Interestingly, from day one, the BJP’s IT cell became desperate to implicate the CPI(M) in the incident. Because the local face leading the furious mass protests against police inaction was Lahek Ali — the Left Front candidate for the 2026 Assembly elections and a CPI(M) District Committee member — he became their primary target. Upon hearing the news of such a horrific incident, he had rushed to Suryapur on Sunday morning. By then, the mob lynching, the capturing of Probhas Mondal, and the shocking incident of Shantanu Mondal forcibly snatching the prime accused from the police camp had already taken place. Multiple video footages clearly show that far from inciting violence, Lahek Ali was actively urging the agitated protesters to calm down. At the same time, he asserted that the democratic movement demanding justice for the minor would continue.

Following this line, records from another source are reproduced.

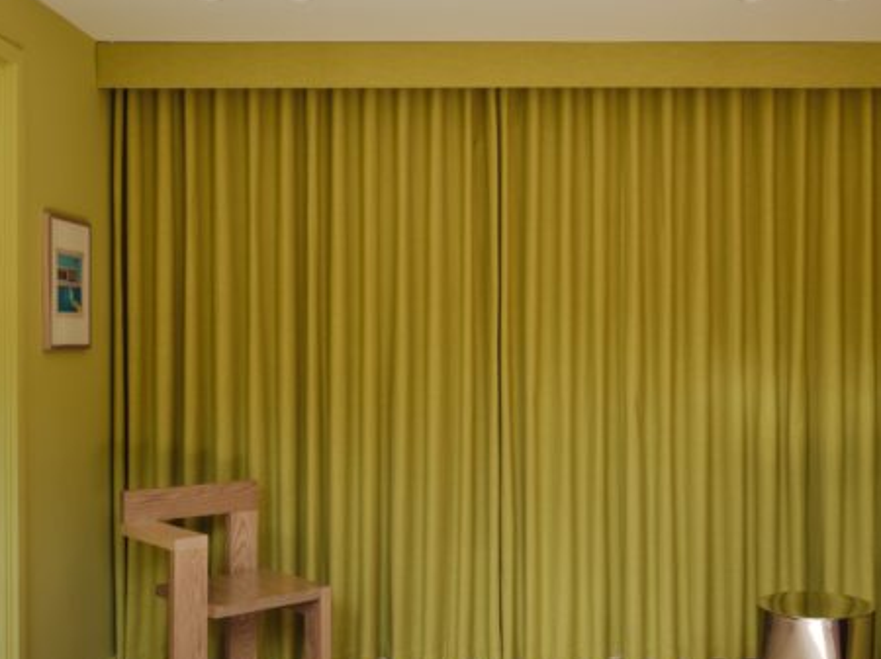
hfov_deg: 45.7
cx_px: 489
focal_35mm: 41
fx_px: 1043
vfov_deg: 35.1
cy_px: 344
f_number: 11
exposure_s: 1/6
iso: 400
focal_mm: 30.3
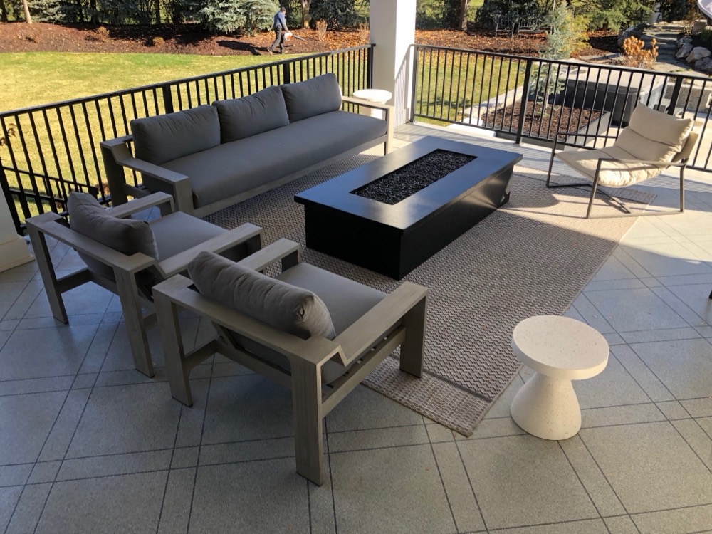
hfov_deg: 63.4
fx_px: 576
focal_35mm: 28
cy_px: 267
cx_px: 356
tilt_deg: -29.7
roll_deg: -0.2
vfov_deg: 49.7
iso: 20
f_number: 1.8
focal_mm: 3.99
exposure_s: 1/196
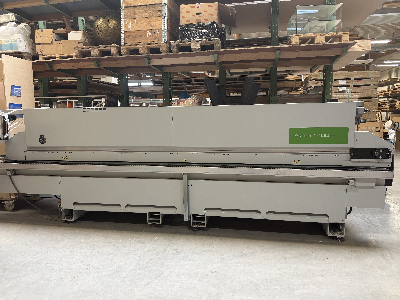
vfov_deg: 56.8
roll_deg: +0.7
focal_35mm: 24
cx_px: 200
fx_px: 277
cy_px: 150
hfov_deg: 71.6
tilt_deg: -5.0
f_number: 1.78
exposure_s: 1/50
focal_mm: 6.76
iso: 100
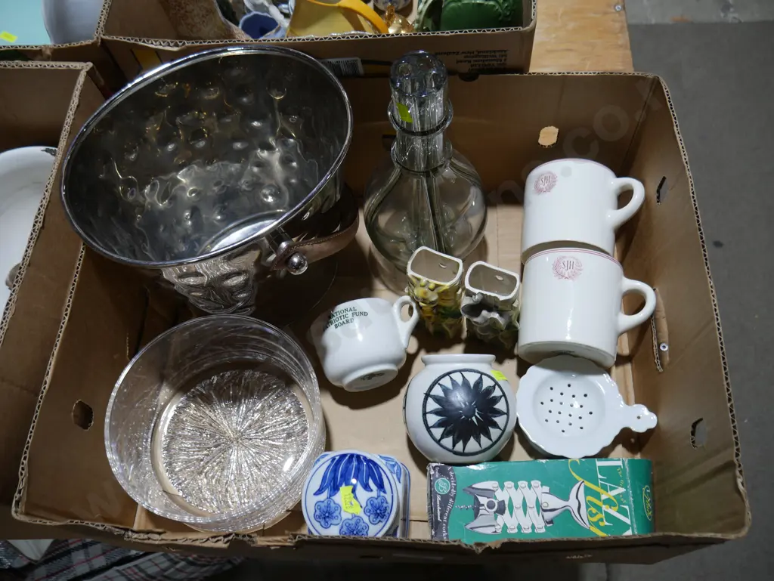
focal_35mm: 30
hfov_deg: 59.9
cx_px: 387
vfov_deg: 46.8
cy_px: 290
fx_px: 671
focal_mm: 15
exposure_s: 1/100
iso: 200
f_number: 3.6
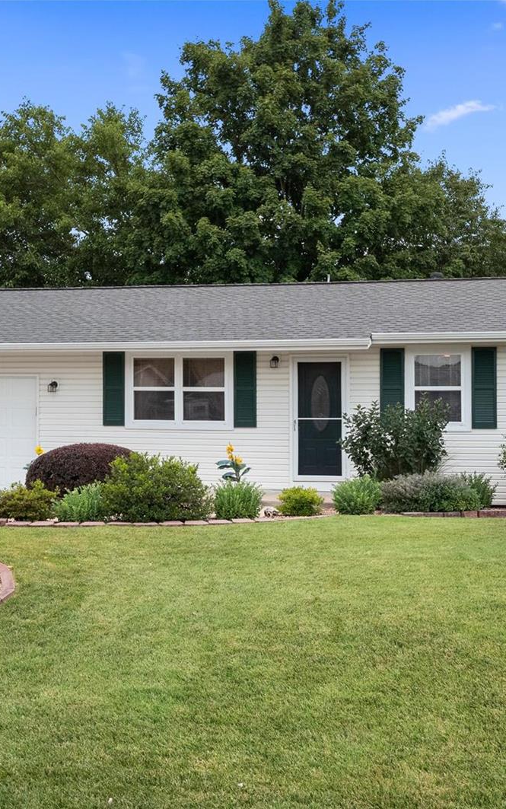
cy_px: 405
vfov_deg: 43.5
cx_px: 275
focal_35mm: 46
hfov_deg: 28.0
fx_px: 1014
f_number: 8
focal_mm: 15
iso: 400
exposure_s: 1/500
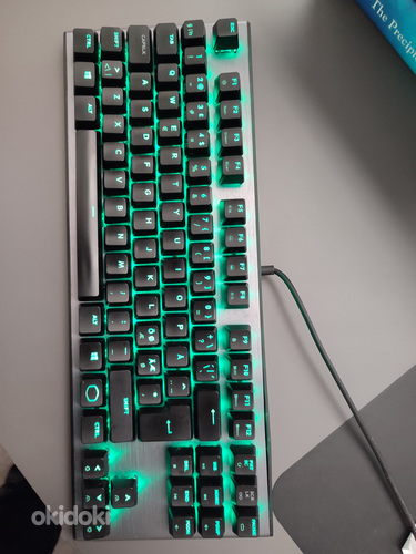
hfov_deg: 56.8
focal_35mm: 24
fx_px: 385
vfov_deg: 71.6
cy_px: 277
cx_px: 208
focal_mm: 5.89
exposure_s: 1/17
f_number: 1.89
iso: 1345
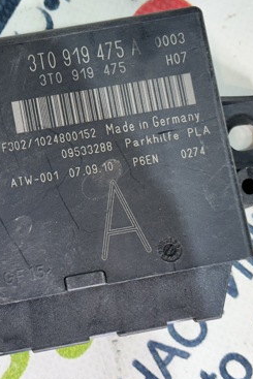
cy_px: 161
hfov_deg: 15.6
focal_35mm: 87
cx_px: 60
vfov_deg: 23.3
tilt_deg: -78.0
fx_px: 916
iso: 64
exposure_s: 1/50
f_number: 1.78
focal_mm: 6.86
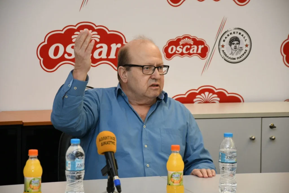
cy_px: 96
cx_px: 144
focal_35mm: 157
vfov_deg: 8.7
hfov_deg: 13.1
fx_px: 1260
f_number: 5.6
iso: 1000
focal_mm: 105
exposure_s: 1/125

The ruling dispensation's machinery did not stop at merely blaming him on social media for inciting the public; they went a step further, lodging formal police complaints to turn him into a political scapegoat. Even the Chief Minister dropped pointed hints attributing the mob lynching to "forces defeated in the elections." The irony, however, is glaring. In reality, it is the veteran Trinamool leader and former Speaker, Biman Banerjee, who has consistently won this seat since 2011, including in the 2026 elections. Yet, the BJP’s propaganda machine conveniently directed all accountability onto the CPI(M).
On the Sunday following the incident, the police arrested Lahek Ali. When he was produced before the Baruipur Court, the judge remanded him in eight-day police custody — a move that has drawn fierce condemnation and triggered widespread protests from the CPI(M) leadership. Condemning the arrest, veteran CPI(M) leader Sujan Chakraborty remarked: “The manner in which the chief minister is declaring who is guilty and who is innocent even before a proper investigation has begun clearly reveals a sinister political agenda. Lahek Ali's arrest is entirely politically motivated. Widespread protests will erupt across the state against this blatant injustice.”
THEATRICAL JUSTICE
The arrest of an opposition leader, coupled with a controversial custodial death, highlights the deep crisis gripping the state. Without waiting for any official police statement, Suvendu Adhikari went ahead and claimed a "communal angle" behind Sunday’s mob lynching. When the administration regularises an "encounter culture" and uses state machinery to settle political scores rather than catch the perpetrators, it delivers a direct blow to the rule of law. Extrajudicial actions — whether via mob lynching, police bullets, or vindictive arrests — only weaken the constitutional framework and shield the real culprits. The real solution does not lie in theatrical encounters, fabricated IT-cell narratives, or political scapegoating. It requires a completely depoliticised police force, strict institutional accountability for administrative negligence, and concrete, systemic measures to protect women. Until the government stops treating a child’s tragic death as a tool for political warfare and starts ensuring actual accountability, the cycle of criminality across Bengal will remain unbroken.